Given that our goal here is to do some hiking, I must confess that I wouldn't mind a tad less snow in my viewshed.

Supposedly it's less snowy east of here. And east of here is where we're starting our overnight hike to a mountain hut tomorrow. So it might all turn out just fine.

And if it's too snowy—we can always turn around. We have options. Not to mention free will.

But back to loving and hating: I love the "otherness" of a snowy landscape, with all the usual features blanketed, hidden. I love to be in fresh falling snow, especially swirling, dancing, gloppy wet snowflakes. I love to ski—cross-country. (I've tried downhill and telemark, but I'm too impatient: I want to be able to do it well without having to practice. Cross-country I can do well enough.) I have very much enjoyed the snow camping I've done, which isn't a whole lot—Crater Lake, Mt. McKinley/Denali, Ruth Gorge in Alaska, SAR exercises in the Sierra. I always end up being surprised at how comfortable I am. There's nothing like a good down sleeping bag on a couple of sleeping pads, and a good sturdy tent, to keep you warm and cozy. A little whisky doesn't hurt either.

What do I hate? Getting cold, getting wet. And that can happen pretty easily, if one doesn't do things right. I also hate waking up in the morning in my yummy-warm down bag and having to get out of the bag and into freezing clothes. Brrrrr.

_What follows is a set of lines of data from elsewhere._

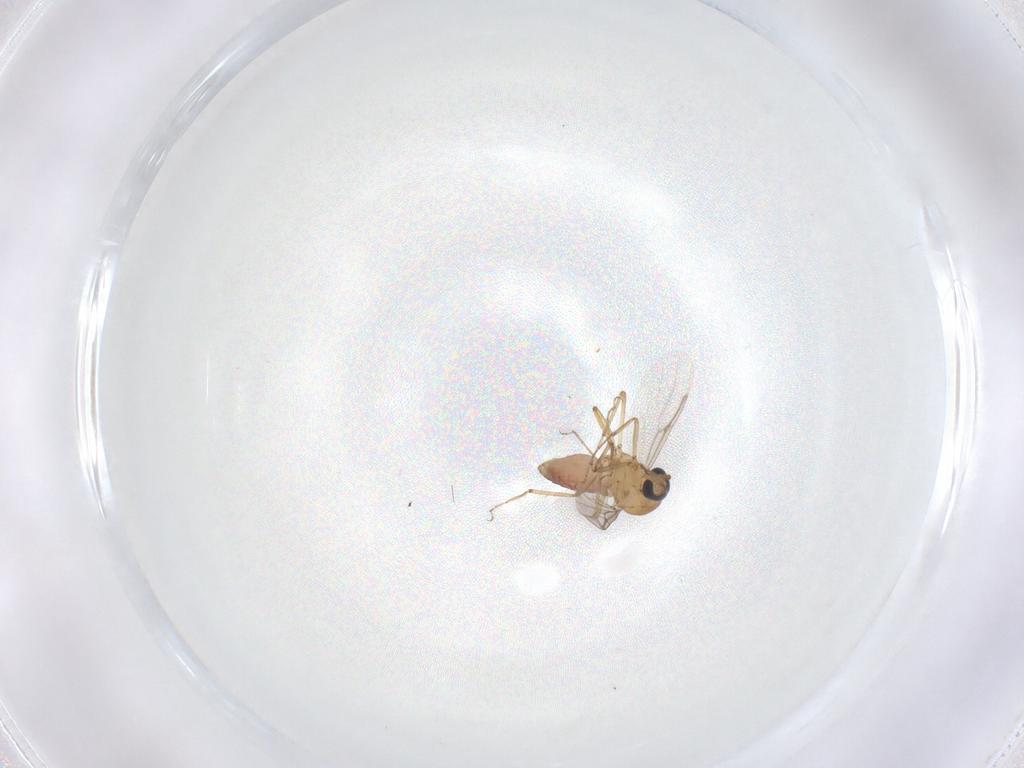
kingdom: Animalia
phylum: Arthropoda
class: Insecta
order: Diptera
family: Ceratopogonidae
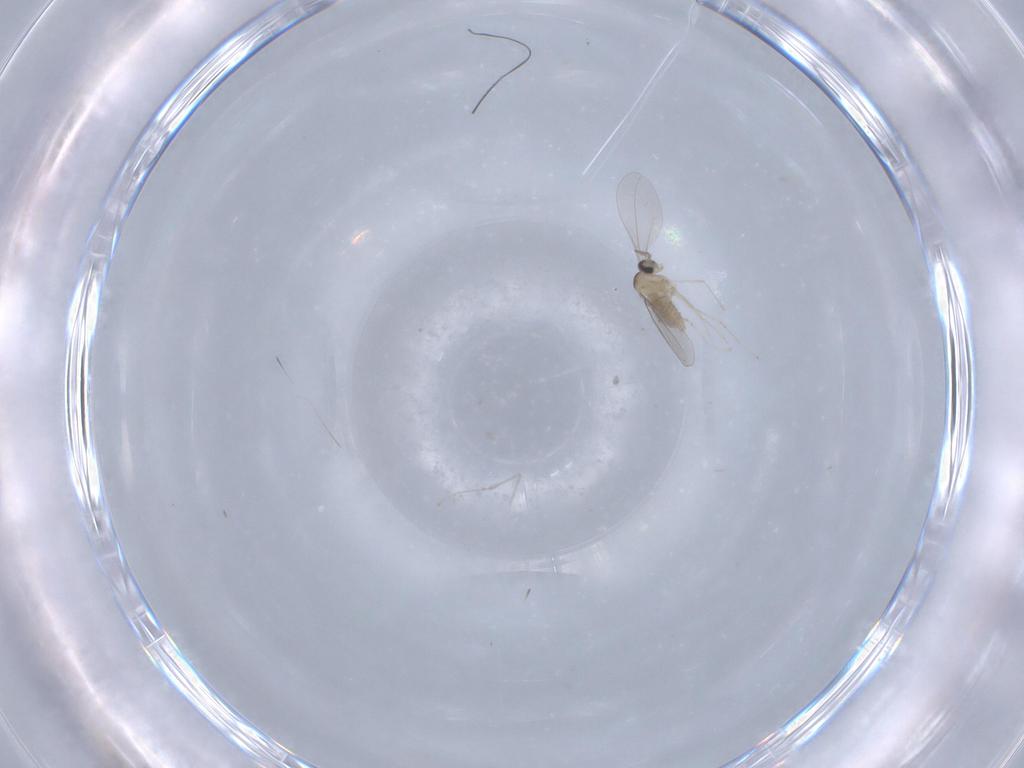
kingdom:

But when I think about going to the snow, perversely, I tend to focus on my fear of getting cold and wet—rather than anticipating the pleasure. And indeed, the pleasures far, far outweigh the discomforts. I need to remember that. (This is actually a lesson I could ponder in various realms of my existence.)

So for tomorrow: I'm going to look forward to getting out into the otherworldly landscape, enjoying the exercise, leaving civilization behind (for a while: I'm also looking forward to getting to the hut and having a hot meal!), and frolicking with a few of my favorite people. If we're extraordinarily lucky, we may even see some wild reindeer. That would make me giddy with joy.